* **TASK DIRECTIONS**
Quote the passage from the review of A Streetcar Named Desire word for word, starting with "Colliding images of" and going on through "to the present.".

[[ SOURCE TEXT open ]]

Colliding images of grease-stained tank tops and gowns worn with pearls in Tennessee Williams’ A Streetcar Named Desire encapsulated the tensions within American gender politics in the wake of World War II. This dramatic juxtaposition continues to resonate with a sense of immediacy in Melbourne Theatre Company’s production of the play, directed by Anne-Louise Sarks and with a magnetic performance by Nikki Shiels in the role of Blanche DuBois. Southern belle Blanche arrives in New Orleans to stay with her sister Stella. When Stella’s husband Stanley torments Blanche about her mysterious past, her sanity begins to unravel. It’s a story about a woman pushed to the mental and emotional brink, and the instances of physical and sexual violence and the punishment of indiscreet sexual behaviour sadly still speak to the present.

[[ SOURCE TEXT closed ]]
[[ ENTRIES PROVIDED open ]]

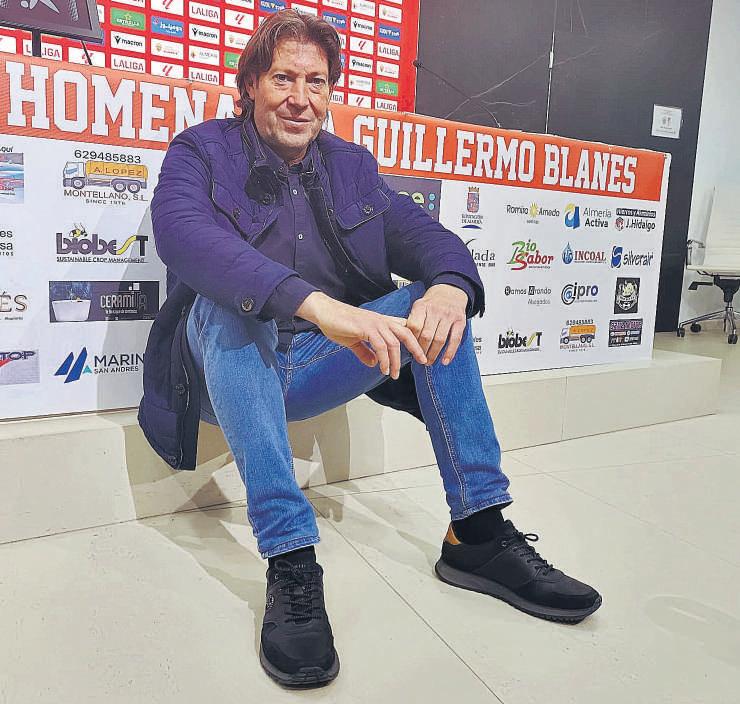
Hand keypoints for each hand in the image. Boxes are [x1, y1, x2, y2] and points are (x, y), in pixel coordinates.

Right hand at [296, 292, 426, 378]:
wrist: (324, 312)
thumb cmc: (338, 324)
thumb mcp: (354, 341)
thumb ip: (365, 352)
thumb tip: (373, 363)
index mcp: (381, 322)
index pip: (404, 329)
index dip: (414, 340)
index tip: (420, 354)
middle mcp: (381, 321)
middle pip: (407, 333)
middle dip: (416, 348)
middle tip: (423, 361)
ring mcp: (374, 323)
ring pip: (394, 343)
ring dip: (396, 361)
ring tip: (394, 374)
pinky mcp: (366, 328)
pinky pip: (381, 346)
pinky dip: (384, 359)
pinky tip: (383, 368)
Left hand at [405, 284, 467, 365]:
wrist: (450, 291)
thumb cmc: (432, 303)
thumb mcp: (419, 306)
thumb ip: (413, 321)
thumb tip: (406, 342)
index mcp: (422, 306)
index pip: (414, 327)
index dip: (412, 341)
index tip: (410, 350)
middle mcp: (435, 310)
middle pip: (426, 335)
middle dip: (422, 350)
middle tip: (419, 359)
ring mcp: (449, 315)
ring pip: (440, 339)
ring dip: (433, 354)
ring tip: (429, 362)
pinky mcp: (460, 321)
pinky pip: (455, 339)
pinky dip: (450, 352)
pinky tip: (444, 361)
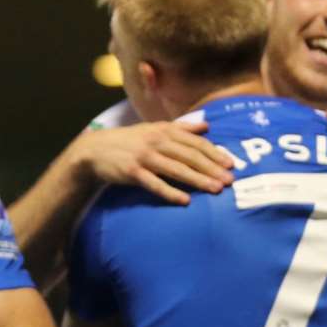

[[ ENTRIES PROVIDED closed ]]

* **SOLUTION TO THE EXERCISE**
Colliding images of grease-stained tank tops and gowns worn with pearls in Tennessee Williams’ A Streetcar Named Desire encapsulated the tensions within American gender politics in the wake of World War II. This dramatic juxtaposition continues to resonate with a sense of immediacy in Melbourne Theatre Company’s production of the play, directed by Anne-Louise Sarks and with a magnetic performance by Nikki Shiels in the role of Blanche DuBois. Southern belle Blanche arrives in New Orleans to stay with her sister Stella. When Stella’s husband Stanley torments Blanche about her mysterious past, her sanity begins to unravel. It’s a story about a woman pushed to the mental and emotional brink, and the instances of physical and sexual violence and the punishment of indiscreet sexual behaviour sadly still speak to the present.